Although there are many better ways to do this, from Vulkan to OpenGL to DirectX, I have always derived personal satisfaction from simple act of software rendering. When it's just me, the instruction set, a pixel pointer and and the framebuffer, there is something direct and amusing about it. Even the lowest level APIs don't seem to capture the magic for me quite as well.
Now... Of course, with Windows, there is no way I can directly go and muck with the graphics device, so my traditional approach has been to create a window and a DIB section. I draw whatever into the section, call either SetDIBitsToDevice or BitBlt, and all is fine with the world.
However, I was wondering if anyone here is more experienced with these things, and whether there would be even better way of doing this than the current method.
Also, does anyone know what
exactly happens when the DIBsection is blitted on screen? I have deduced pretty much, that the memory latency/bandwidth is a decisive bottleneck, especially when trying anything even remotely fancy, such taking mip-mapped, trilinear samples, from multiple different textures ( raw data buffers in RAM ), resulting in tons and tons of guaranteed cache and even TLB misses the way things are.
My recent thought has been to create the DIBsections with 16 bits per pixel, effectively halving the memory footprint per fragment, and using likewise 5/5/5 : 16 bit encoded texels in memory as my texel sources.

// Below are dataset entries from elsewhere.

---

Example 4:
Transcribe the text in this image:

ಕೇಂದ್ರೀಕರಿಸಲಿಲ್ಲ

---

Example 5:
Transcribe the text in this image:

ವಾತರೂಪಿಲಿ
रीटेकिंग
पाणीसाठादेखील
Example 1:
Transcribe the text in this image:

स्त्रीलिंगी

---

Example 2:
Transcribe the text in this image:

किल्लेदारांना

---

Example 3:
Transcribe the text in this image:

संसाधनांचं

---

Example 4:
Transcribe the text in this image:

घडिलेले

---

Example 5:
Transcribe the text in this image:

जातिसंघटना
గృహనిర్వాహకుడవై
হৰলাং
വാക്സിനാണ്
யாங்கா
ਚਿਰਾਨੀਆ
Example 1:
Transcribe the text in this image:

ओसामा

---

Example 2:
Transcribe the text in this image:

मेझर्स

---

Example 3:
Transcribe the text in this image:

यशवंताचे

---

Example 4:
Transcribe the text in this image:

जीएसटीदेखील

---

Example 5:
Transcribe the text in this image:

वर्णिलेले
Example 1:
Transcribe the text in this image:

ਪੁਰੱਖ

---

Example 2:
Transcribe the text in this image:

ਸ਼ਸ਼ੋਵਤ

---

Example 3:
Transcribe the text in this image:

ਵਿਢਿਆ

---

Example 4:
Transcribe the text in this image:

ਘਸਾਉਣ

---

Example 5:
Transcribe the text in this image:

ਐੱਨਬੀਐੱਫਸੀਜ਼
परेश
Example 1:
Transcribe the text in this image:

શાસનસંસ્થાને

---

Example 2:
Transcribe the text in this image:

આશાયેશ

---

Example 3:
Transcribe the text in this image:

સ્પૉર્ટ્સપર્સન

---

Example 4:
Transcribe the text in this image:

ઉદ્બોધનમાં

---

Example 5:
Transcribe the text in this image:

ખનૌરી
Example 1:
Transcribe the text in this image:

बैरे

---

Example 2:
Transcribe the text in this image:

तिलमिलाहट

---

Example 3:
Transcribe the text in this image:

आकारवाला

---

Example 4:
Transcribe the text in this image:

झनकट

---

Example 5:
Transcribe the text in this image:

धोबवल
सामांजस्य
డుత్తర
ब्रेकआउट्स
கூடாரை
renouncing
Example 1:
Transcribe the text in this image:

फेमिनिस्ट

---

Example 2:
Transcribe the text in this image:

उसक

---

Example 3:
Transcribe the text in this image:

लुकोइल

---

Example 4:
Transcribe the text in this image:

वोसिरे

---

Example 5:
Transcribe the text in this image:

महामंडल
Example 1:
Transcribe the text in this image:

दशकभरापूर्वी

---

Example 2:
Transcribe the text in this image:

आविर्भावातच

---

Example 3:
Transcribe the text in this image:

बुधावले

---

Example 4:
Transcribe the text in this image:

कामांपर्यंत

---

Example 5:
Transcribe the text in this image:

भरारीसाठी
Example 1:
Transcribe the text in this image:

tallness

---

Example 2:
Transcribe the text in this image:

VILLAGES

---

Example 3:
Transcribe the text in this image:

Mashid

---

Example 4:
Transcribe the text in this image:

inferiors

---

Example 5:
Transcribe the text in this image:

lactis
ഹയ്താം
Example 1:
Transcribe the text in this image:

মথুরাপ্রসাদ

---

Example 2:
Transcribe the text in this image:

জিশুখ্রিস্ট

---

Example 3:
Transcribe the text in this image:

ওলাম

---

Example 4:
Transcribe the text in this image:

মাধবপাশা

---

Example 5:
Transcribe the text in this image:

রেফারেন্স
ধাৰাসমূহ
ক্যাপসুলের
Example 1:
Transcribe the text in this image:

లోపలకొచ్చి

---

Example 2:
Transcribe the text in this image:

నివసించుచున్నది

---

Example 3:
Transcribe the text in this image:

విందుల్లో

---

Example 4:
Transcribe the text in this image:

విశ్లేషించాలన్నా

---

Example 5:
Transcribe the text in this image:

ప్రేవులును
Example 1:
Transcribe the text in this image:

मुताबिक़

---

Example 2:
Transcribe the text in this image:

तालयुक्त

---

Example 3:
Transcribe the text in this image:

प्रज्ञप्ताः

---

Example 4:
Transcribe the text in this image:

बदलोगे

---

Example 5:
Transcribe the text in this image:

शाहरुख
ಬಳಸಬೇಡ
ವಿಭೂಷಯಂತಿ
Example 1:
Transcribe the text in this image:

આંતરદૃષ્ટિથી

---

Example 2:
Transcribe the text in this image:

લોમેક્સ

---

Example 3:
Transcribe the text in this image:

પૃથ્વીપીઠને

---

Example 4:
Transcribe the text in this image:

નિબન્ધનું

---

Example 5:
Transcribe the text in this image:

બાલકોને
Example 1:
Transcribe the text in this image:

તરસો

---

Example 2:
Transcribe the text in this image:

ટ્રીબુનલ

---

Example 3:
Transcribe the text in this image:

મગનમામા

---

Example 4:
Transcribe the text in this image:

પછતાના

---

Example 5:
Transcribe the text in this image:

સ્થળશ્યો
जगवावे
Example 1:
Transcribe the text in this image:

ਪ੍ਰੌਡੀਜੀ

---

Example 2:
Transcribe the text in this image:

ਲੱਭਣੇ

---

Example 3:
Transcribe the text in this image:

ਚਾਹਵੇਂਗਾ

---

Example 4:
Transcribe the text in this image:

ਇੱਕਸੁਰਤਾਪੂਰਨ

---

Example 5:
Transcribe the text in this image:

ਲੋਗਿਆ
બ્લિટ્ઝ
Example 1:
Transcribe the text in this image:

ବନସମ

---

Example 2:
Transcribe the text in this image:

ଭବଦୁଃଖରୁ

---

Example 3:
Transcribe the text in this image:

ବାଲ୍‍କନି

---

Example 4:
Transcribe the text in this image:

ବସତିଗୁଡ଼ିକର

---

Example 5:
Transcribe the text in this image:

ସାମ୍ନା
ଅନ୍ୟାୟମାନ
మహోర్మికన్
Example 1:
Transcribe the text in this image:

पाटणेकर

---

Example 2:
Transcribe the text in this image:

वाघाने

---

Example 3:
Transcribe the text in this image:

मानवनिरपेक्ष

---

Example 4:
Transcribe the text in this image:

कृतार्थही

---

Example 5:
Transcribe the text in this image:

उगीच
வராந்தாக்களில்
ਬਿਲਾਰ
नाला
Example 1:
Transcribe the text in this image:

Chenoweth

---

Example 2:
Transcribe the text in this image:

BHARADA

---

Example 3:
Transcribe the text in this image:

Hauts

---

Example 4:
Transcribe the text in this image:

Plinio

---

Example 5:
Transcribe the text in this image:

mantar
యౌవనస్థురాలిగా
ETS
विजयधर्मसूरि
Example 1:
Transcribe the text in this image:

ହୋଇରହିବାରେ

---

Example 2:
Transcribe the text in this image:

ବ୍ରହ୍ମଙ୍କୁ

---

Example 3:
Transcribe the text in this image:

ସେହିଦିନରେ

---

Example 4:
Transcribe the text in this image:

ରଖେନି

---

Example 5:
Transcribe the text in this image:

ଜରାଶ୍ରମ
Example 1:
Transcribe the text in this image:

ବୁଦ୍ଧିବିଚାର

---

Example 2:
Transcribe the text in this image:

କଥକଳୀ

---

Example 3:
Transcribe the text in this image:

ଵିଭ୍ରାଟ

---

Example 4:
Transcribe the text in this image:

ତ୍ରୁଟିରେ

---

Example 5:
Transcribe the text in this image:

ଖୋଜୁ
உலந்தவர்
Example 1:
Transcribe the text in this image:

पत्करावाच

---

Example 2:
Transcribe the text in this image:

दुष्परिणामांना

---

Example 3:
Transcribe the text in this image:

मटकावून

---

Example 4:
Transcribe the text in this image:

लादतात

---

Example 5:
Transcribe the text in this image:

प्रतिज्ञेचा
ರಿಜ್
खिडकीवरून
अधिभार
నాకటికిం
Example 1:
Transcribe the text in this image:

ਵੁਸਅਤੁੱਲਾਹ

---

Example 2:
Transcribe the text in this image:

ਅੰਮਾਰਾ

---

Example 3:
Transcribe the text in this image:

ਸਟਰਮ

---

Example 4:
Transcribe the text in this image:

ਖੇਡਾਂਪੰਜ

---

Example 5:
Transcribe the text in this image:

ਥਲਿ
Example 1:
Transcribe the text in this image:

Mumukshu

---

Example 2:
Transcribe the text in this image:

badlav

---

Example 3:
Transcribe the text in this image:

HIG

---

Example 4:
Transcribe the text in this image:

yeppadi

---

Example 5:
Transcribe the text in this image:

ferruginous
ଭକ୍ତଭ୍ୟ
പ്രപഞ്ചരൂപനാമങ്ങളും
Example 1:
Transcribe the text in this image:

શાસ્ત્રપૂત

But is there even anything to gain from this? Sure, my sampling and rasterizing may be boosted some, but what will the blitting function make of all this? Will it just convert the dib into a 32 ARGB / 24 RGB behind my back and shuffle it over to VRAM? Will it shuffle it over as such, and convert it with the GPU in hardware?
I have mostly been pondering about using multiple threads to pipeline the whole rendering task in two or three steps, with blitting, dib section filling and whatever else happening pretty much in parallel ( double buffering in software side ). Of course, this whole scheme amounts to nothing, if the blitting routine ends up eating all the memory bandwidth, and all stages sit in wait-states, fighting over cache lines and waiting for their memory transactions ( which may happen regardless.... ).
Again, I know this is not a serious pursuit these days, but it's just too much fun to give up.
And if anyone has any experience/ideas how to go about this thing more efficiently, I would be grateful.